Egypt is happening. After a couple of false starts, you’re finally going to see some of the most famous historic sites in the world. You’ll start in Cairo, of course. Giza, Aswan, and Luxor are all on your list. A Nile cruise is, too. Just don’t forget to schedule some downtime. You’ll be exhausted after all that running around.
Hurghada is the perfect place to end your trip. The beach town is only three-and-a-half hours from Luxor. It has long stretches of white sand against the calm, clear water of the Red Sea. Coral gardens, dive sites, and shipwrecks lie just offshore. The vast Arabian Desert—the fourth-largest desert in the world—sits right behind the narrow coastal city. While the temperature hovers right around 86 degrees all year.
Until recently, Hurghada was a small fishing village. It was first settled in 1905. Scuba divers discovered it in the 1960s. But, due to the War of Attrition between Egypt and Israel, Hurghada didn’t develop into a resort town until the 1980s. That’s when new hotels, a pedestrian road, and even an aquarium were built around the traditional bazaar and cafes. Tour companies started offering windsurfing, parasailing, and jet skiing. Boats began ferrying people to uninhabited islands, where they could snorkel among huge schools of fish, just offshore. Plus quad bikes and camel rides became available farther inland. Europeans and Russians, looking to escape bitter cold winters, quickly caught on.

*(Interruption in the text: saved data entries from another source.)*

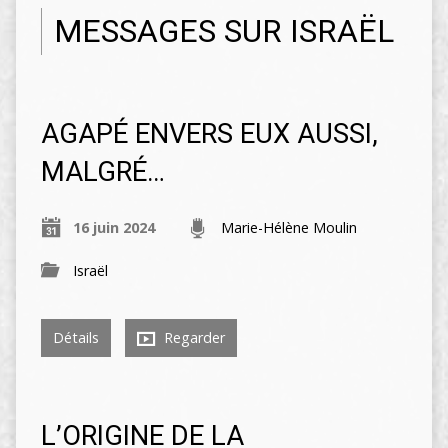
MESSAGES SUR ISRAËL
AGAPÉ ENVERS EUX AUSSI,
MALGRÉ…
16 juin 2024
Marie-Hélène Moulin
Israël
Détails
Regarder
L’ORIGINE DE LA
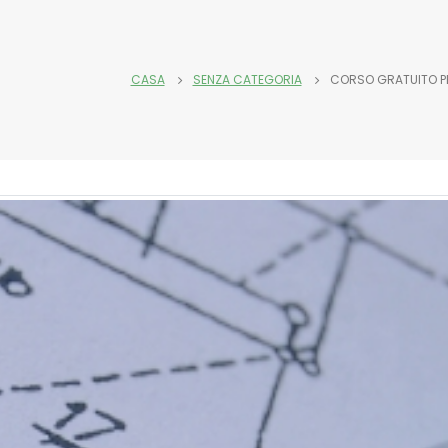
CASA
SENZA CATEGORIA
CORSO GRATUITO P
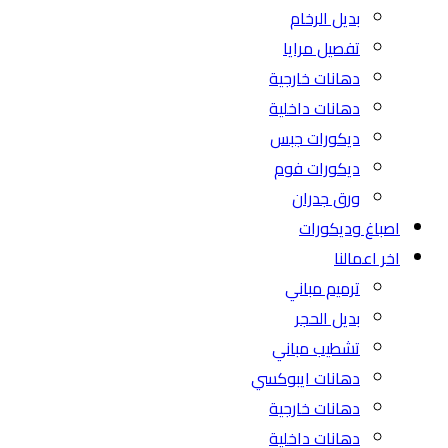
بديل الرخام
تفصيل مرايا
دهانات خارجية
دهانات داخلية
ديكورات جبس
ديكورات فوم
ورق جدران
اصباغ وديكورات
اخر اعمالنا
ترميم مباني
بديل الحجر
تشطيب مباني
دهانات ايبوكسي
دهانات خارجية
دهانات داخلية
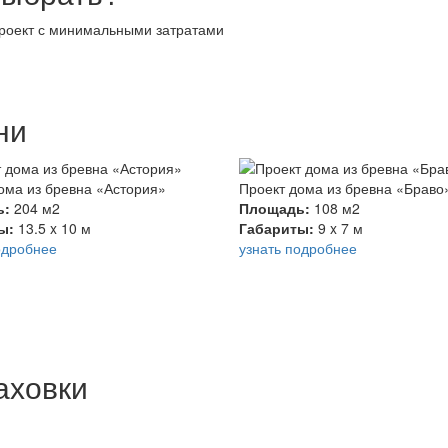
проект с минимальными затратами
ни
ома из бревна «Астория»
Проект дома из бревна «Браво
ь:
204 м2
Площадь:
108 м2
ты:
13.5 x 10 м
Габариты:
9 x 7 м
одробнее
узнать подробнее
аховки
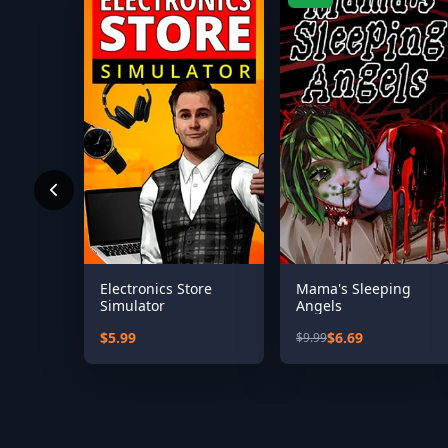
Electronics Store
Mama's Sleeping
Simulator
Angels
$5.99
$6.69
$9.99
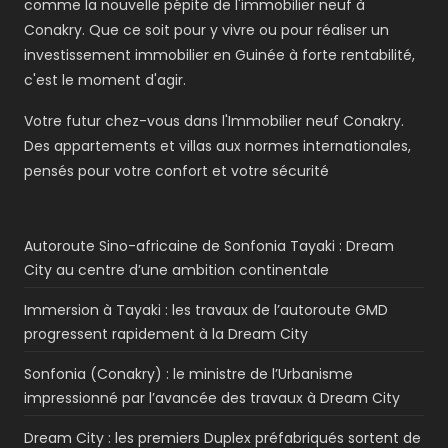
comme la nouvelle pépite de l'immobilier neuf à
Conakry. Que ce soit pour y vivre ou pour réaliser un
investissement immobilier en Guinée à forte rentabilité,
c'est le moment d'agir.
Votre futur chez-vous dans l'Immobilier neuf Conakry.
Des appartements et villas aux normes internationales,
pensés pour votre confort et votre sécurité
Autoroute Sino-africaine de Sonfonia Tayaki : Dream
City au centre d’une ambition continentale
Immersion à Tayaki : les travaux de l’autoroute GMD
progressent rapidement à la Dream City
Sonfonia (Conakry) : le ministre de l’Urbanisme
impressionné par l’avancée des travaux à Dream City
Dream City : les premiers Duplex préfabriqués sortent de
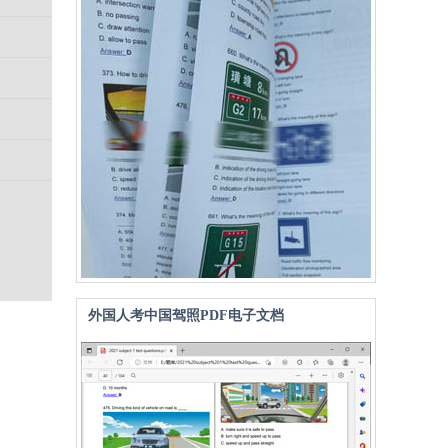
外国人考中国驾照PDF电子文档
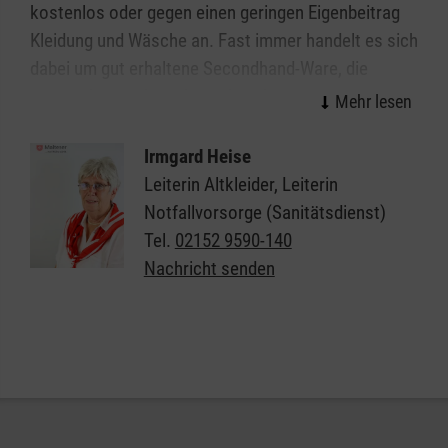
kostenlos oder gegen einen geringen Eigenbeitrag
Kleidung und Wäsche an. Fast immer handelt es sich
dabei um gut erhaltene Secondhand-Ware, die
gespendet wurde und von den ehrenamtlichen
Mitarbeitern der Malteser sorgfältig aufbereitet und
liebevoll
Irmgard Heise
Leiterin Altkleider, Leiterin
Auch in Deutschland gibt es immer mehr Menschen,
Notfallvorsorge (Sanitätsdienst)
die ein hohes Armutsrisiko tragen: Empfänger von
Tel.
02152 9590-140
Arbeitslosengeld II oder Sozialhilfe, verarmte alte
Nachricht senden
Menschen, aber auch Alleinerziehende, Rentner mit
Grundsicherung und Asylbewerber und Flüchtlinge.
Die Kleiderkammern und Sozialkaufhäuser der
Malteser tragen zu ihrer existenziellen Versorgung
bei. Die Bedürftigkeit wird in der Regel durch
behördliche Bescheide nachgewiesen. Mit dem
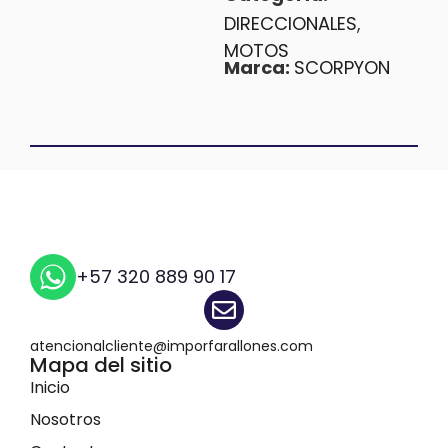
DIRECCIONALES
,
MOTOS
Marca:
SCORPYON
+57 320 889 90 17
atencionalcliente@imporfarallones.com
Mapa del sitio
Inicio
Nosotros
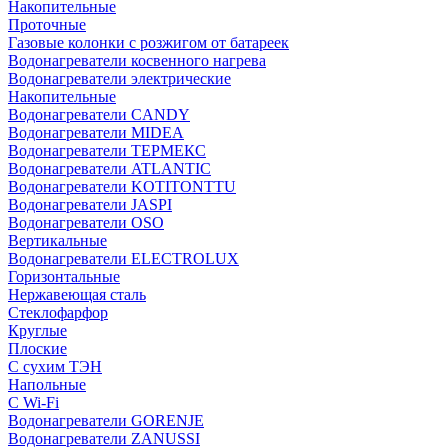
Накопительные
Проточные
Газовые колонки с розжигом от батареек
Водонагреватели косвенного нагрева
Водонагреватели электрические
Накопительные
Водонагреватели CANDY
Водонагреватели MIDEA
Водонагреватели ТЕРМЕКС
Водонагреватели ATLANTIC
Водонагреватели KOTITONTTU
Водонагреватели JASPI
Водонагреватели OSO
Вертикальные
Водонагреватели ELECTROLUX
Горизонтальные
Нержавеющая сталь
Стеклофарфор
Круглые
Плоские
С сухим ТЭН
Напольные
С Wi-Fi
Водонагреватели GORENJE
Водонагреватели ZANUSSI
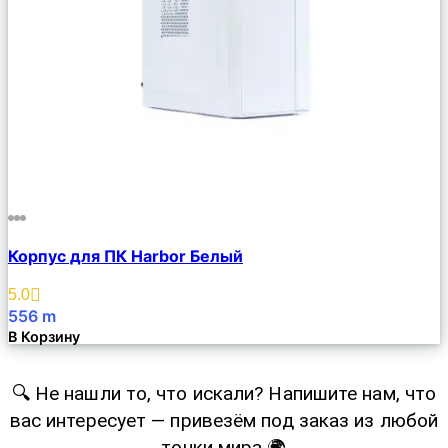
Сравнить
Корпус для ПК Harbor Белый
Описание
Избранное
5.0
556
m
В Корзину
🔍 Не нашли то, что искали? Напишите нам, что
вас интересует — привезём под заказ из любой
точки мира 🌍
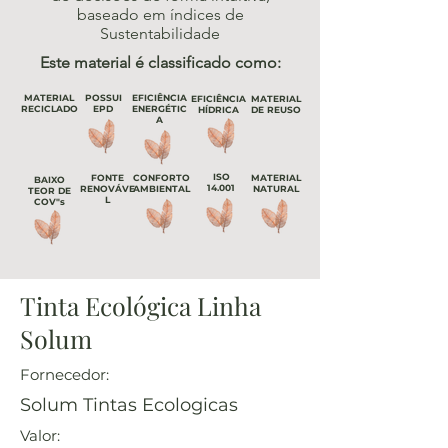
baseado em índices de
Sustentabilidade
Este material é classificado como:
MATERIAL
POSSUI
EFICIÊNCIA
EFICIÊNCIA
MATERIAL
RECICLADO
EPD
ENERGÉTIC
HÍDRICA
DE REUSO
A
ISO
FONTE
CONFORTO
MATERIAL
BAIXO
14.001
RENOVÁVE
AMBIENTAL
NATURAL
TEOR DE
L
COV"s
Tinta Ecológica Linha
Solum
Fornecedor:
Solum Tintas Ecologicas
Valor:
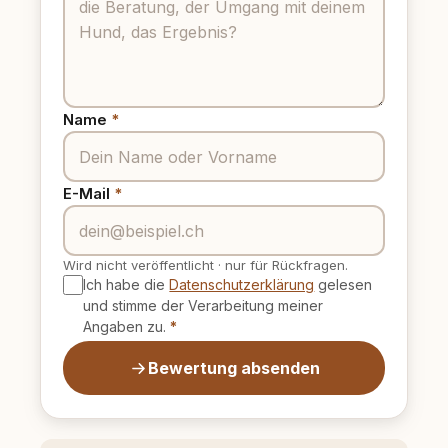
Name
*
E-Mail
*
Wird nicht veröffentlicht
·
nur für Rückfragen.
Ich habe die
Datenschutzerklärung
gelesen
und stimme der Verarbeitung meiner
Angaben zu.
*
Bewertung absenden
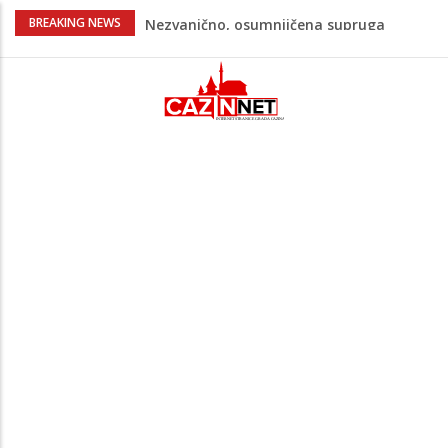
Na Ahiret preselila Bešić (rođ. Blažević)
BREAKING NEWS
Senija – Sena
Na Ahiret preselio ŠUPUK (Refik) ŠEFIK
Evo koje države su zasad za, a koje
protiv Infantina na izborima: Srbija i
Hrvatska se izjasnile
Majka Izeta Nanića progovorila nakon
obilježavanja godišnjice: "Doživjela sam
poniženje na mjestu gdje se odaje
počast mom sinu"
Novi detalji ubistva u Bosanskoj Krupi:
Nezvanično, osumnjičena supruga
ubijenog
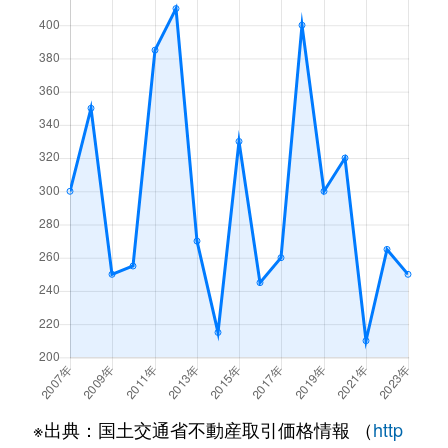
※出典：国土交通省不動産取引価格情報 （
http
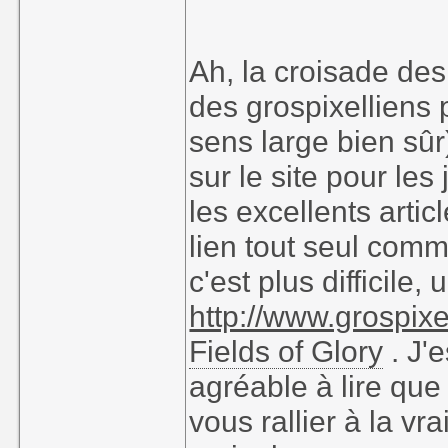
Ah, la croisade des
des grospixelliens p
sens large bien sûr
sur le site pour le
les excellents artic
lien tout seul com
c'est plus difficile,
http://www.grospix
Fields of Glory
. J'
agréable à lire que
vous rallier à la vr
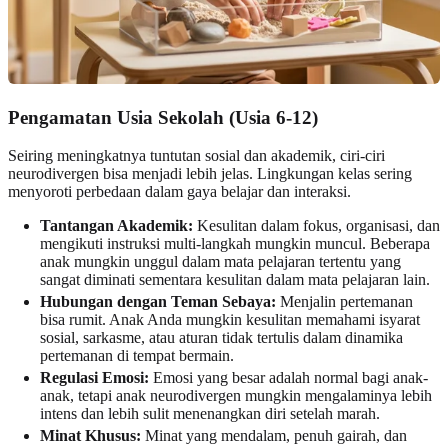
Pengamatan Usia Sekolah (Usia 6-12)
Seiring meningkatnya tuntutan sosial dan akademik, ciri-ciri
neurodivergen bisa menjadi lebih jelas. Lingkungan kelas sering
menyoroti perbedaan dalam gaya belajar dan interaksi.
Tantangan Akademik:
Kesulitan dalam fokus, organisasi, dan
mengikuti instruksi multi-langkah mungkin muncul. Beberapa
anak mungkin unggul dalam mata pelajaran tertentu yang
sangat diminati sementara kesulitan dalam mata pelajaran lain.
Hubungan dengan Teman Sebaya:
Menjalin pertemanan
bisa rumit. Anak Anda mungkin kesulitan memahami isyarat
sosial, sarkasme, atau aturan tidak tertulis dalam dinamika
pertemanan di tempat bermain.
Regulasi Emosi:
Emosi yang besar adalah normal bagi anak-
anak, tetapi anak neurodivergen mungkin mengalaminya lebih
intens dan lebih sulit menenangkan diri setelah marah.
Minat Khusus:
Minat yang mendalam, penuh gairah, dan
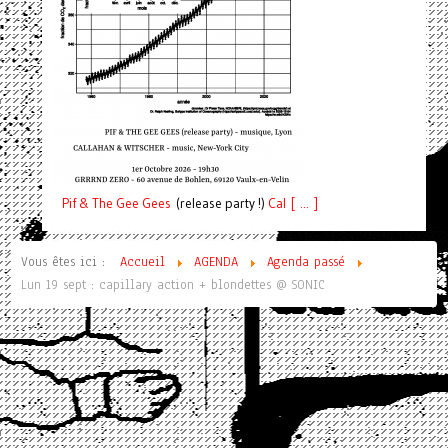
Pif
& The Gee Gees
(release party !)
C
a
l [ ... ]
Vous êtes ici :
Accueil
AGENDA
Agenda passé
Lun 19 sept : capillary action + blondettes @ SONIC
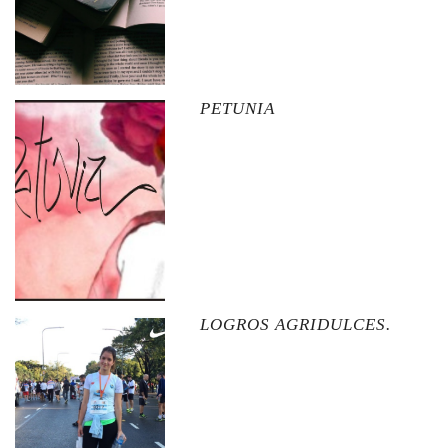
PETUNIA
LOGROS AGRIDULCES.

So you start putting your own Hurghada wish list together. In the morning, you want to ride a quad bike into the desert to have tea at a Bedouin camp before it gets too hot. You want to go scuba diving in the Thistlegorm, a British cargo vessel that German planes sank in 1941, to see motorcycles and rifles deep underwater. You want to plan a day trip to uninhabited Big Giftun Island to swim among angelfish, lionfish, and moray eels in the surrounding Abu-Rimata reef. Then you want to drink karkaday (hibiscus tea) and smoke flavored tobacco from a shisha pipe after haggling in the bazaar. It doesn’t take long for you to completely relax along the Red Sea.